Well, the issue of "source code disclosure" just keeps coming back at us. Here is the latest variant that needs some de-confusion: how are open source practices different from proprietary-systems vendors who voluntarily choose to disclose the source code of their software?
In a recent posting, Greg and I wrote that it did not seem like a good policy to force the existing voting system vendors to disclose their source code — at least not if the sought benefit is to increase public confidence. These systems are already in a hole of mistrust, and disclosure probably won’t help with public confidence — much less government-mandated forced disclosure, which has some serious downside as well. (And yes, H.R. 105 Voting Opportunity and Technology Enhancement Rights Act of 2009 could be construed as requiring forced disclosure, if you squint just right.)
But what about a proprietary systems vendor that wants to publish its source code — presumably for reasons of public trust — while also retaining proprietary rights? A good idea — and here is well-known prior example. PGP, Inc., is a for-profit company in the business of selling proprietary enterprise software including the very well-regarded PGP (Pretty Good Privacy) software for email and file encryption. Trust was from the start are huge issue for PGP, because in some cases (and I mean this literally) people’s lives depended on the software operating correctly. From the start, PGP, Inc.’s software was disclosed-source, and indeed based on earlier open-source (non-proprietary) PGP implementations. The past and continuing ability of experts to read the code helped to build and maintain the needed trust.
It is certainly possible that the same benefits could accrue to what we’re told is a new breed of vendors of proprietary voting systems, who disclose their source code. If the code is disclosed from the *start*, and can be read, built, and tested without restriction, then such a vendor would have a good starting point for public trust. And doing so from the start is important. Once a closed proprietary system comes under suspicion, the vendor is in a mis-trust hole; and I don’t think that disclosure helps much to climb out of the hole.
The next (and last, for today) question is: so what? So what if the tiny fraction of the public that do read source code, are able to read the source for some voting system? That question applies *equally* to the published source code of any system, be it proprietary disclosed-source, or non-proprietary open source. My answer is: well, it helps a bit to build and maintain trust, but it is only one ingredient in a larger recipe for public trust. It’s a required ingredient to be sure, but not the only one, and perhaps exotic to some — maybe something like saffron in paella. The larger recipe includes rice, stock, chicken — no, wrong recipe — I mean, public specifications, designs, reviews, testing, independent test labs evaluation and testing, public disclosure of the whole process, government certification, field tests (ensuring that fielded systems have the certified version of the software), and more. It’s actually quite a lot of work.
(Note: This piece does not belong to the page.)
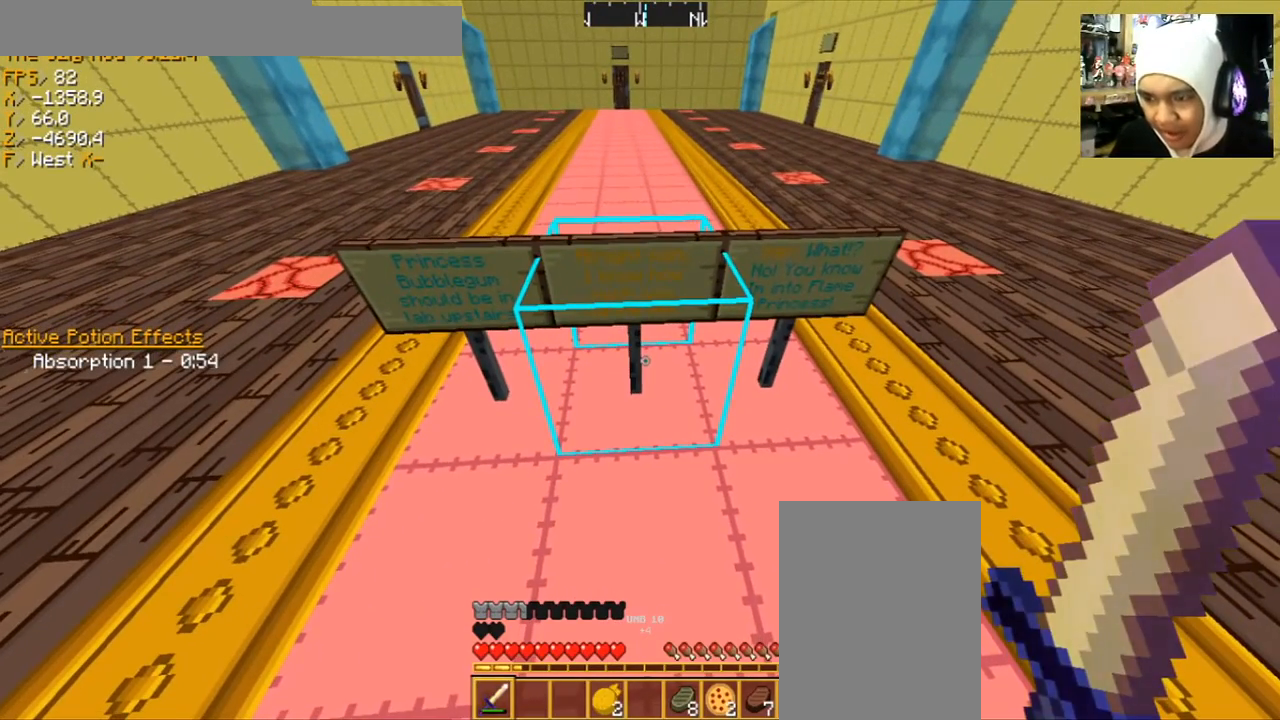
{"keys": [], "mouse": [], "events": []}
So what is the difference between open-source and disclosed-source? Well, assuming that either is an ingredient in a larger recipe, the difference boils down to one thing: money. A disclosed-source system is used by its owners to help run a profitable business, and there can be tension between profit, and using the whole recipe. An open-source can be used in the same way, and often is, by companies who deliver solutions to markets, without actually doing the core development of the software in their solution. But there is an additional factor that is possible: an open source system can be developed and maintained by a non-profit-driven, non-commercial organization, which has as the primary goal being the stewards of public technology that meets the needs of all the *stakeholders* and the public at large. That’s what OSDV’s mission is, and that is why we are a non-profit.